1. The Mesh of Death Adversity

Topology and scenario

(Amadeus Alfa, Juliusz Chroboczek, Federico Capoano, Goran Mahovlić, Tomislava, Dario Stelitano, Riccardo Bloise)

../_images/1-the-mesh-of-death-adversity.svg

Our test network consists of 10 wifi routers all directly connected to each others with one exception: A and K are not directly connected. Each router operates simultaneously with two different frequencies, one in 2.4 GHz, and the other in 5 Ghz. To avoid a link between A and K, we put them in different rooms and diminished their transmission power, while other routers (B to J) were in a large hall.

In order to test the performances of this network, two hosts are connected with wires at the extremities of the network: the client to A, and the server to K. We use wires to avoid interfering with the network we were testing.

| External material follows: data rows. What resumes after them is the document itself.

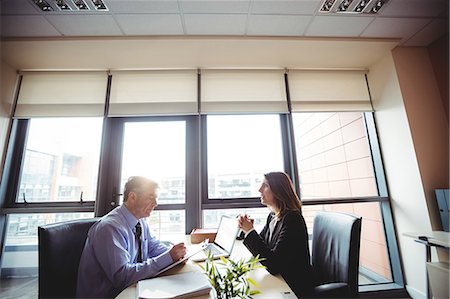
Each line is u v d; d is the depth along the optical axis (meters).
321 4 1.68
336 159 2.47
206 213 2.23
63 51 2.06
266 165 2.38
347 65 2.45
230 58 2.25
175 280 0.90
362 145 2.54
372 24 1.91
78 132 2.30
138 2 1.62
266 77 2.43
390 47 2.19
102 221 1.16
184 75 2.38
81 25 1.81
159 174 2.29
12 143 2.20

Then, the client performs some tests, using two tools: ping, to measure the latency between the two hosts, and iperf, to stress out the network and measure the throughput.

In this scenario, we are comparing 5 actively maintained and deployed routing protocols: Babel, Batman-adv, BMX7, OLSRv1 and OLSRv2.

Note

  • Some links are not drawn to avoid unnecessary confusion,
  • Remark that the shortest path from A to K consists of 2 hops,
  • There is no router I to avoid a possible confusion with the number 1.

Problems

This topology looks like really simple, but we expect that the interferences generated by as many routers should be sufficient to make differences between protocols.

Indeed, as described in The Hidden Node Problem, a wifi adapter is either transmitting or receiving. From a routing point of view, this means that doing two hops on the same channel will divide the throughput by two, and with three hops by three, etc. Using multiple non-interfering channels can avoid this problem, or at least will limit it: the transit node of a two hop route with each hop on a different channel can receive on one channel packets that it simultaneously send on the other channel. Another problem with wifi is that the performances decrease quickly with the distance because of packet loss: it is often better to take a two hop route instead of a long one hop route, even if the two hops are on the same channel.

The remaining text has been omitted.